Lens and sensor metadata.
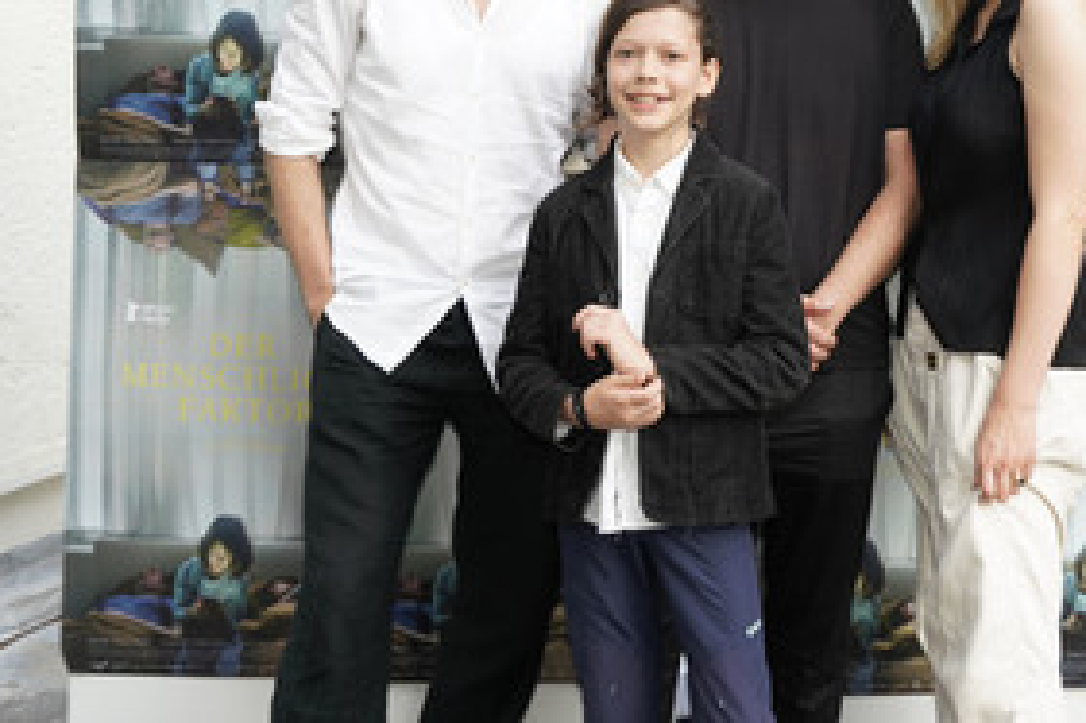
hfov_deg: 32.7
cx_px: 701
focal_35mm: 61
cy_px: 147
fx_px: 1839
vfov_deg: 22.0
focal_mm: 38
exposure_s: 1/125
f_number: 7.1
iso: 800
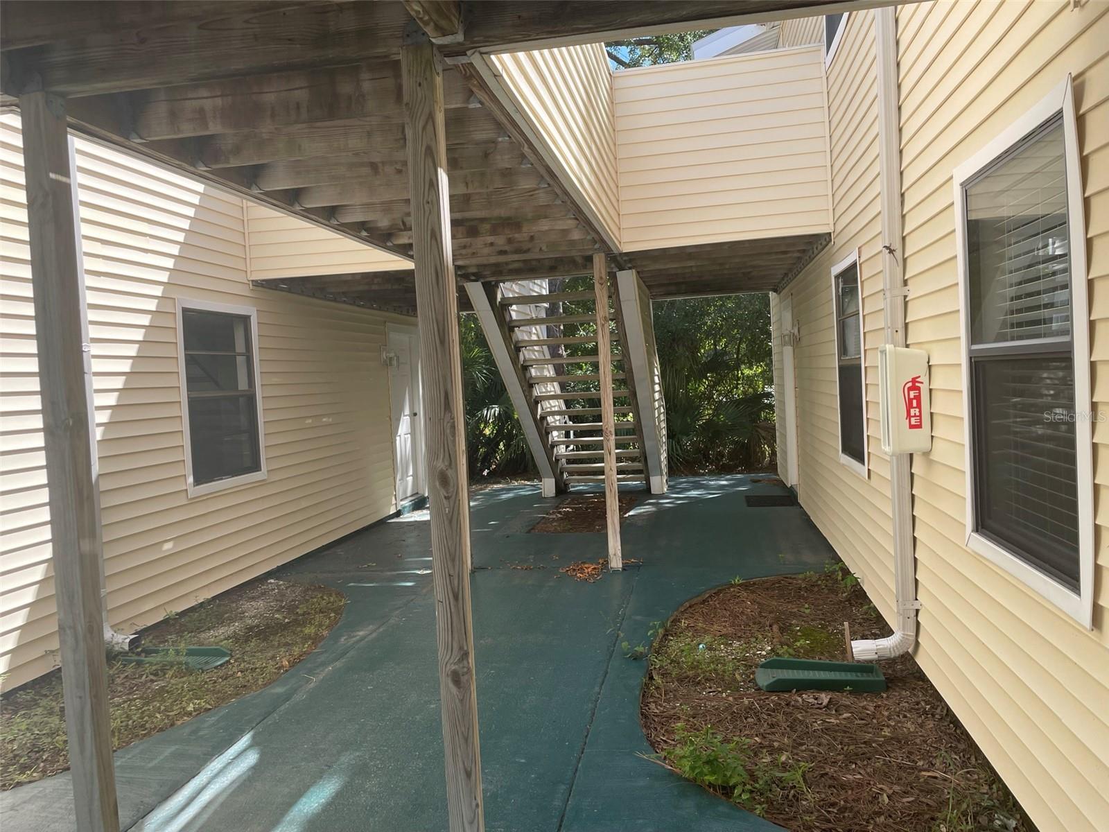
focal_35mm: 26
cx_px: 554
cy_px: 416
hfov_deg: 67.3
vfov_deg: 53.1
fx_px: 833
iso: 32
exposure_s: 1/666
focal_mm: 4.2
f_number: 1.6
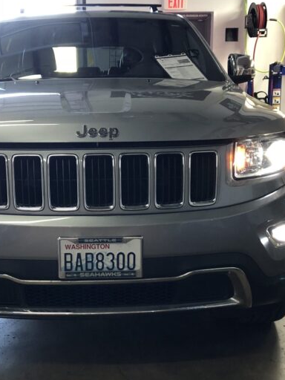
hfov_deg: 28.4
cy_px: 230
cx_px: 96
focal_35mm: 51
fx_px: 560
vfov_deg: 37.3
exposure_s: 1/15
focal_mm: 3.99
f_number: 1.8
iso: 50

WHAT IS BEING ASKED. Once the pictures are set aside, give every line above again without alteration.

ANSWER AREA.
hfov_deg: 32.7
cx_px: 701
focal_35mm: 61
cy_px: 147
fx_px: 1839
vfov_deg: 22.0
focal_mm: 38
exposure_s: 1/125
f_number: 7.1
iso: 800
focal_35mm: 26
cx_px: 554
cy_px: 416
hfov_deg: 67.3
vfov_deg: 53.1
fx_px: 833
iso: 32
exposure_s: 1/666
focal_mm: 4.2
f_number: 1.6
hfov_deg: 28.4
cy_px: 230
cx_px: 96
focal_35mm: 51
fx_px: 560
vfov_deg: 37.3
exposure_s: 1/15
focal_mm: 3.99
f_number: 1.8
iso: 50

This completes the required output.